In the message below about ISSUE-12, what datatype does Andy Seaborne say DATATYPE("foo"@en) should return?
─── Selected text
Re: Proposal for ISSUE-12 language-tagged literals

On 20 Jul 2011, at 19:54, Andy Seaborne wrote:
> On 20/07/11 19:36, Richard Cyganiak wrote:
>> On 16 Jul 2011, at 16:52, Andy Seaborne wrote:
>>> I'd rather make DATATYPE("foo"@en) be honest and say that it
>>> returns datatype rdf:LangString.
>> You cannot do so without a hack.
> You've lost me.  It puts literals in the RDF graph (old speak: abstract syntax) and they really do have a datatype.  

Datatypes currently are the part of a typed literal that determines how to get from a lexical form to a value.

What you propose is that datatypes should also be used for certain *non-typed* literals, and *without* mapping lexical forms to values.

That's why I call it a hack.

I'm not saying that this makes it a no-go. But if the hack exists only to make DATATYPE("foo"@en) behave more consistently in SPARQL, then I'd rather see the hack in SPARQL.

> It then works for RIF and anything else built to work with RDF.

No, unfortunately it doesn't, at least as far as I can tell. They actually want to have lexical forms for language-tagged literals, so that they can stuff the <string,langtag> pairs into legacy systems that don't support language tags. (Or, perhaps closer to the truth, so that they can be compatible with RDF's data model in their specs without actually supporting language tags in their literal design.)

Thought experiment: If DATATYPE in SPARQL was called something else instead, say, “TYPE” (and it would return some magic constant for IRIs and blank nodes), would you still advocate making rdf:LangString a datatype instead of a class? If yes, then why?
──────
─── Available data
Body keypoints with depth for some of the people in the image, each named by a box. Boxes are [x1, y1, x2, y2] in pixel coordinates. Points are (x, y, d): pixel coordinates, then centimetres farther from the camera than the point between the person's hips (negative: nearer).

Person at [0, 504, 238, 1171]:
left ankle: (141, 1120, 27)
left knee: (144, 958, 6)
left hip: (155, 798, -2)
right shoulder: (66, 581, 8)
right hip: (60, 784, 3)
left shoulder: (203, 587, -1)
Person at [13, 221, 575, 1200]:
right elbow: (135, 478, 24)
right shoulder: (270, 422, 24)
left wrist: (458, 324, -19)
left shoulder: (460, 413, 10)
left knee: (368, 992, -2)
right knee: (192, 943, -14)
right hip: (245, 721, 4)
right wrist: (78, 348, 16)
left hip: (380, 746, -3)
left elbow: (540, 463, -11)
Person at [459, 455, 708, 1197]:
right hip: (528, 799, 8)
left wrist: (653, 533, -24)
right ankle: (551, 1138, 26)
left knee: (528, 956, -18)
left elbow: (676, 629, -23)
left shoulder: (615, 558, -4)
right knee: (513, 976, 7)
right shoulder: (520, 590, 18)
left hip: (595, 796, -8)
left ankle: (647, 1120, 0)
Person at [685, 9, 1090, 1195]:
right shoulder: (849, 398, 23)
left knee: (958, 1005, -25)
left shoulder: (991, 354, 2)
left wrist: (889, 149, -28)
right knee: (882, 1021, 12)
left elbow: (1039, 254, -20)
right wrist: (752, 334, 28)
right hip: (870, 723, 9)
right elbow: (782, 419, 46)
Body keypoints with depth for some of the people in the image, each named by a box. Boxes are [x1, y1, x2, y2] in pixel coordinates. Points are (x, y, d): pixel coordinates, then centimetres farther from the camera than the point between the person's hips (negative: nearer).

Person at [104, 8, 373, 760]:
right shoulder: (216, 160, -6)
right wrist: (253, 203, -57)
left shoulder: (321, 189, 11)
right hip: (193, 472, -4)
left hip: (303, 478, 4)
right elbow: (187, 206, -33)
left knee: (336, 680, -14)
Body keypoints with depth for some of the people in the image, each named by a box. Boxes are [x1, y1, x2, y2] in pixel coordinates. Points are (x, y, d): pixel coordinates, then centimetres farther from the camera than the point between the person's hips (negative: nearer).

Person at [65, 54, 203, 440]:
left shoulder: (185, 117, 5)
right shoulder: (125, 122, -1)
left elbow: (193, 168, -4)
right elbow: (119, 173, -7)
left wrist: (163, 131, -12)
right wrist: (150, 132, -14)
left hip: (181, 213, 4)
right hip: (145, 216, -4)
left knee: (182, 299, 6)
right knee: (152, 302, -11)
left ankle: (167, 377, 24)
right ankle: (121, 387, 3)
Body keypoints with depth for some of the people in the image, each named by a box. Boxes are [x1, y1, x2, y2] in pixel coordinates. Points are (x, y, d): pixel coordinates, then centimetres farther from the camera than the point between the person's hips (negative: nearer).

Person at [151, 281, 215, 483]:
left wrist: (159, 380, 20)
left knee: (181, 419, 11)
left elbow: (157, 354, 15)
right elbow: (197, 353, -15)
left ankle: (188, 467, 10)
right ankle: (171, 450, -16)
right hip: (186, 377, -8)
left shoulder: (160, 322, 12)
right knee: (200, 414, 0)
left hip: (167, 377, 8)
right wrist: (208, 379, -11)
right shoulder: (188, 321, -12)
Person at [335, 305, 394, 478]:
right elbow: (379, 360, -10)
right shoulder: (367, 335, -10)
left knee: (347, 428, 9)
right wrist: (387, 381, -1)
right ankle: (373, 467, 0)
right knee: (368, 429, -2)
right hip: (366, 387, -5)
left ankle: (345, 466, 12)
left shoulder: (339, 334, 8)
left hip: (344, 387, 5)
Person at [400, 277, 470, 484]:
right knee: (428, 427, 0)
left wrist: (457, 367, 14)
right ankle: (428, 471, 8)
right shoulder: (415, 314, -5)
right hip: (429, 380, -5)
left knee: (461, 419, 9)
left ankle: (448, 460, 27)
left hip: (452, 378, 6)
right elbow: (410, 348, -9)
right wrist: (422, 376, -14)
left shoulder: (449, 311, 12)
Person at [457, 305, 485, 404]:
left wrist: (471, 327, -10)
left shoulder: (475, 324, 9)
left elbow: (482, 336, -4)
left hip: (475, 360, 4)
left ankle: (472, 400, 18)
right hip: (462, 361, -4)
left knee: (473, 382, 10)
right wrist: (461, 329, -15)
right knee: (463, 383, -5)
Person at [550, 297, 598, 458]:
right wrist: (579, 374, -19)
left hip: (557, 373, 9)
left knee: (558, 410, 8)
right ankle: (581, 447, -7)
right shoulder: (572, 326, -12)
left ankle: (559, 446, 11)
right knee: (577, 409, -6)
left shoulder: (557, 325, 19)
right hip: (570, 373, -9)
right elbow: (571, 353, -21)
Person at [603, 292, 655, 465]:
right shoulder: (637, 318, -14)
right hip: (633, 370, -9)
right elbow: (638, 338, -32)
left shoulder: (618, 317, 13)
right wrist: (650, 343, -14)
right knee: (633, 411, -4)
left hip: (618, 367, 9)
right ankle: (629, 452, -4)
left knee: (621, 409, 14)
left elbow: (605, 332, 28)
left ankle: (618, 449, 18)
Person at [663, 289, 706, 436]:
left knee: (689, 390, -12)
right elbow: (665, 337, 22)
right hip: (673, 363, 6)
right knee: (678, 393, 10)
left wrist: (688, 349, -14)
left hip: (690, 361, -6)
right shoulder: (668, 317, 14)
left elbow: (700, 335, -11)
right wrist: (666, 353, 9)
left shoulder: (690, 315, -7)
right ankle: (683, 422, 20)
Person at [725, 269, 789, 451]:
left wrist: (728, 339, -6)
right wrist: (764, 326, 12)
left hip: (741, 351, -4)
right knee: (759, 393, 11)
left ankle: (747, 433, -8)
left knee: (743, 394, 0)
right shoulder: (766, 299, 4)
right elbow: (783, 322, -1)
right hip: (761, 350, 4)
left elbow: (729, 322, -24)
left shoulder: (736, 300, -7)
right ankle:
──────
» **Solution to this task**
rdf:LangString